Q | In an ideal world, what do you hope for the next few years?
A | That Congress and this president or the next take significant steps to saving Medicare for the long term. We do that not only in a bipartisan way, but we stop clinging to the old school approach of ‘Washington knows best, so let’s mandate that solution.’ We really focus on the innovation and competition, and really the freedom to practice and take that risk-and-reward approach. That’s what I’m hopeful for in the next couple of years.

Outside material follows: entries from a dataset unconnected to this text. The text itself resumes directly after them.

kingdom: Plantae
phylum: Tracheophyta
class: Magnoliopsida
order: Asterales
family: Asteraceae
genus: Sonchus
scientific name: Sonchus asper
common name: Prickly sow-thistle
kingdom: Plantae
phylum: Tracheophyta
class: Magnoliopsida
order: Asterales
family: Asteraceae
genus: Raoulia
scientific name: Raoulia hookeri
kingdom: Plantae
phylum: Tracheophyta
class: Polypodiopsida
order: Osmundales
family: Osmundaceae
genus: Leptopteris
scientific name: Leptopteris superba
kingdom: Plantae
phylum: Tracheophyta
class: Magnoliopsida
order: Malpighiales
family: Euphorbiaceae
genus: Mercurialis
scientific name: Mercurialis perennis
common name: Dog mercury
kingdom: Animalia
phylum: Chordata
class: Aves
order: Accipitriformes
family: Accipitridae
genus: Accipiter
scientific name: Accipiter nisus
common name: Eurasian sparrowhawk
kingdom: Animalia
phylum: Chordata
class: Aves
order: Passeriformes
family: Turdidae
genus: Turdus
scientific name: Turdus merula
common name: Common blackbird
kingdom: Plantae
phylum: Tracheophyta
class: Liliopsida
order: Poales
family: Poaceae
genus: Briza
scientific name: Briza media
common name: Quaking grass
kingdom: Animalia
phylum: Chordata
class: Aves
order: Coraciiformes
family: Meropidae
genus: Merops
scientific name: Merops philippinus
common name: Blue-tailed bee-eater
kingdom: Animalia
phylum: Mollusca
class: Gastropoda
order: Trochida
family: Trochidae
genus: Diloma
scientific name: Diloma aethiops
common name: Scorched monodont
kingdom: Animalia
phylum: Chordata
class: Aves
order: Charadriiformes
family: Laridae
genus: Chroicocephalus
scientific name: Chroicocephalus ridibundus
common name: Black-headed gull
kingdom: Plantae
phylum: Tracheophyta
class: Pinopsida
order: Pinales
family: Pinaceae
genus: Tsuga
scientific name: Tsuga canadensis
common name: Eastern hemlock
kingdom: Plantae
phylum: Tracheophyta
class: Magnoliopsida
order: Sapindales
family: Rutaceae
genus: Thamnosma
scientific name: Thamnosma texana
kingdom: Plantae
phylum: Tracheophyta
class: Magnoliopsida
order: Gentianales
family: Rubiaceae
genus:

Step three of Medicare will be difficult, but here’s the point: I think a lot of people here in America are discouraged by Washington, because they don’t see us tackling the big issues. There is nothing bigger than Medicare—it is not the 800-pound gorilla, it is the 8,000-pound gorilla in our budget and delivery of health care. I think making strides and achieving progress in a bipartisan way can help build some confidence that Washington can help take on other big issues too. It is exciting. Health care is going through a dramatic change. In some ways, it is almost overwhelming, whether you are that physician or hospital. Part of it is that it is hard for them to incorporate all of these changes in a fairly short timetable. Again, the Texas Medical Center is a tremendous help because they are incorporating these changes more quickly and learning the lessons from it. Which helps us a lot.